On sait depuis Benjamin Graham que la volatilité des cours de Bourse est avant tout une source d’opportunités. Mais pour saisir des opportunités d’investissement, encore faut-il avoir une idée de la valeur intrinsèque d’une société cotée.
Définition de la valeur intrinsèque
Dans son ouvrage Security Analysis, Benjamin Graham reconnaît qu’il s’agit d’un "concept insaisissable". "En termes généraux, on l’assimile à la valeur justifiée par des faits, par exemple, les actifs, résultats, dividendes…", écrit-il (page 64 de l'édition de 2009). On a pu également assimiler la notion à la « capacité bénéficiaire" ("earning power") d’une société.
Il faut reconnaître que depuis ses écrits, les techniques d’analyse financière – qui consistent à actualiser un flux de trésorerie (résultat, dividende ou flux de trésorerie disponible) – n’ont guère évolué : il s’agit de valoriser un titre à partir de sa capacité à dégager un résultat de manière plus ou moins pérenne et d’actualiser ce flux avec un taux qui mesure la rémunération attendue par apporteurs de capitaux.
Bref, les méthodes d’évaluation restent très rudimentaires dans leur logique et montrent surtout qu’il existe autant de valeurs pour un titre donné qu’il y a d’évaluateurs. La finance est loin d’être une science exacte…
A quoi sert la valeur intrinsèque ?
C’est d’ailleurs un des points importants avancés par Graham dès les années 1930 : "l’analyse de titre ne cherche pas à déterminer de manière exacte quelle est la valeur intrinsèque d’un titre. Elle doit seulement établir si la valeur est adéquate – par exemple pour protéger une obligation ou justifier l’achat d’une action – ou si la valeur est considérablement au-dessus ou considérablement en-dessous du cours de Bourse." (page 66)

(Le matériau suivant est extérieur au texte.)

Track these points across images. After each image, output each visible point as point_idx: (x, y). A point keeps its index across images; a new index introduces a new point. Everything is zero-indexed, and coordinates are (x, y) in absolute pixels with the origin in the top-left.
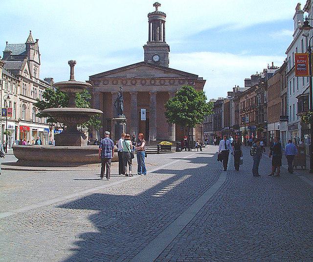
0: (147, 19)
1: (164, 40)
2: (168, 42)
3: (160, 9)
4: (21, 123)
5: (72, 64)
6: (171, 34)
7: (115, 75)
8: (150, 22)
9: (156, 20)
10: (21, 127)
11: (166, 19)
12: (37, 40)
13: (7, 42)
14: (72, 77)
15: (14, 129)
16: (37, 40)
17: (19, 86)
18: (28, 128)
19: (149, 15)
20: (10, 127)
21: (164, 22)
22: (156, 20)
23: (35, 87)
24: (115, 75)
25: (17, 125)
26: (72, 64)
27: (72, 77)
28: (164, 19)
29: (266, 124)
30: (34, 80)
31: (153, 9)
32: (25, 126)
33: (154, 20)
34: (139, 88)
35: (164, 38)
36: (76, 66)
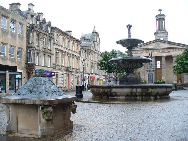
0: (155, 19)
1: (165, 29)
2: (167, 30)
3: (162, 13)
4: (91, 75)
5: (129, 27)
6: (168, 26)
8: (157, 20)
9: (161, 19)
10: (91, 77)
11: (166, 18)
12: (98, 31)
14: (130, 36)
15: (87, 78)
16: (98, 31)
18: (95, 77)
19: (157, 16)
20: (85, 77)
21: (164, 19)
22: (161, 19)
23: (98, 56)
25: (89, 76)
26: (129, 27)
27: (130, 36)
28: (164, 18)
30: (97, 52)
31: (158, 13)
32: (93, 77)
33: (160, 19)
35: (165, 28)
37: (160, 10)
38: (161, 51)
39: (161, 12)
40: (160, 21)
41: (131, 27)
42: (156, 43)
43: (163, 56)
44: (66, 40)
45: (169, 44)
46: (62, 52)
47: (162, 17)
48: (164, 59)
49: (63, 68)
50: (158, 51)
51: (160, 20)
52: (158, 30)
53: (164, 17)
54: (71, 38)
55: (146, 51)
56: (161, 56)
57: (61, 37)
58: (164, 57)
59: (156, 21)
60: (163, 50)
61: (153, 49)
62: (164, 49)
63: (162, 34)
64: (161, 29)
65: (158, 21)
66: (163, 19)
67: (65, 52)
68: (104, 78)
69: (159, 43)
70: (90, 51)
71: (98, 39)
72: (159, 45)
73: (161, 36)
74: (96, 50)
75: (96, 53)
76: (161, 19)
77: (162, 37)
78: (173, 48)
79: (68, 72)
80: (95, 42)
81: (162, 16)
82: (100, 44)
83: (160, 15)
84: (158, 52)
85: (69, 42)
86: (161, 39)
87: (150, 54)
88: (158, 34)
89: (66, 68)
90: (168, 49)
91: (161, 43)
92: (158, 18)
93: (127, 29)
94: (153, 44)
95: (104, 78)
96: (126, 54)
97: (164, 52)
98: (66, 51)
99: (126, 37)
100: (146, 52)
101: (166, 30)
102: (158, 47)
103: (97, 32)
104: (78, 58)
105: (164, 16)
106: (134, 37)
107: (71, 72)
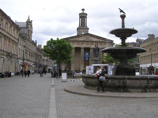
0: (79, 16)
1: (86, 26)
3: (85, 12)
4: (25, 61)
6: (89, 22)
7: (74, 39)
8: (80, 17)
9: (83, 17)
10: (25, 63)
11: (87, 16)
12: (32, 21)
13: (16, 21)
16: (32, 21)
17: (25, 42)
18: (27, 63)
19: (80, 14)
21: (86, 17)
22: (83, 17)
23: (30, 44)
24: (74, 39)
29: (139, 65)
30: (30, 39)
31: (82, 12)
32: (26, 63)
33: (83, 17)
34: (85, 45)
35: (86, 25)
37: (83, 10)
38: (90, 43)
40: (83, 19)
43: (91, 48)
44: (9, 25)
45: (97, 38)
46: (5, 37)
47: (85, 15)
48: (92, 51)
49: (5, 53)
50: (87, 43)
51: (83, 17)
54: (12, 24)
56: (80, 47)
57: (5, 21)
58: (92, 48)
60: (92, 43)
61: (84, 41)
62: (93, 42)
63: (84, 29)
64: (83, 25)
67: (8, 37)
68: (33, 64)
69: (88, 36)
70: (25, 38)
71: (31, 28)
73: (83, 31)
74: (29, 38)
75: (29, 41)
76: (84, 17)
77: (84, 32)
78: (100, 42)
79: (9, 57)
80: (29, 31)
82: (32, 33)
83: (83, 13)
84: (87, 44)
85: (11, 27)
86: (83, 33)
87: (96, 46)
88: (80, 29)
89: (7, 53)
90: (95, 42)
91: (90, 36)
92: (81, 16)
93: (121, 19)
94: (83, 37)
95: (33, 64)
96: (121, 44)
97: (92, 44)
98: (8, 35)
99: (120, 27)
100: (77, 43)
103: (31, 21)
104: (17, 44)
105: (86, 14)
106: (128, 26)
107: (11, 57)
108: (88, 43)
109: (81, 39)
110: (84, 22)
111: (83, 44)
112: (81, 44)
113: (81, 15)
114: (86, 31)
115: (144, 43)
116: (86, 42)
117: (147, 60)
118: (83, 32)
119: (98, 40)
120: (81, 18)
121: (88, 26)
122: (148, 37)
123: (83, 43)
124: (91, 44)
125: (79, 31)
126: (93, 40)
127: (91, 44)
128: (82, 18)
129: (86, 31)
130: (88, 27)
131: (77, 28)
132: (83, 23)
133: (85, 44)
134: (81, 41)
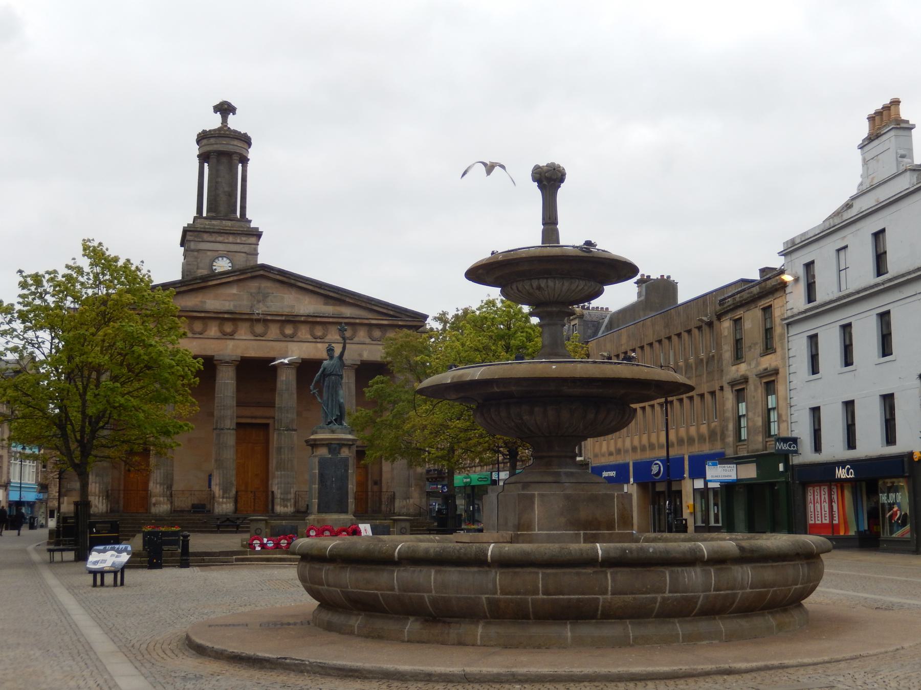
0: (195, 150)
3: (234, 123)
8: (204, 157)
11: (252, 154)
19: (203, 137)
21: (244, 160)
31: (214, 122)
33: (221, 154)
35: (243, 208)
36: (563, 193)
37: (225, 109)
39: (231, 117)
40: (223, 169)
41: (562, 180)
42: (254, 285)
50: (259, 328)
51: (224, 160)
52: (205, 214)
53: (246, 146)
55: (252, 327)
59: (196, 162)
60: (289, 330)
62: (291, 320)
63: (231, 239)
64: (223, 208)
65: (206, 165)
66: (235, 158)
69: (265, 284)
72: (265, 296)
76: (228, 155)
77: (227, 255)
81: (236, 142)
83: (224, 133)
86: (222, 265)
87: (330, 351)
88: (206, 237)
90: (312, 321)
91: (278, 285)
94: (234, 290)
97: (291, 338)
101: (249, 216)
102: (260, 309)
105: (246, 140)
108: (267, 327)
109: (212, 302)
110: (226, 189)
111: (231, 335)
112: (219, 334)
113: (212, 140)
114: (246, 249)
115: (610, 326)
116: (251, 320)
117: (636, 438)
118: (222, 257)
119: (329, 309)
120: (213, 160)
121: (256, 216)
122: (639, 294)
123: (228, 328)
124: (281, 337)
125: (198, 251)
126: (293, 307)
127: (285, 336)
128: (218, 161)
129: (246, 249)
130: (253, 225)
131: (186, 231)
132: (223, 198)
133: (243, 332)
134: (221, 318)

La valeur intrinsèque d’un titre doit donc servir de point de repère à l’investisseur, pour lui permettre d’évaluer grossièrement si son cours de Bourse offre ou pas une opportunité d’investissement.
Comme ce travail est particulièrement imprécis, Graham recommande de prendre en compte une "marge de sûreté", dont le but est justement de se prémunir contre les erreurs d’estimation de la valeur intrinsèque d’un titre.
Car, comme il aimait à le rappeler (reprenant en cela les propos de Keynes), le marché n’est pas une machine qui pondère la valeur d’un titre, c’est davantage "une machine à voter, où un nombre incalculable d’intervenants enregistrent leurs choix qui sont le produit partiel de la raison et de leurs émotions." (page 70)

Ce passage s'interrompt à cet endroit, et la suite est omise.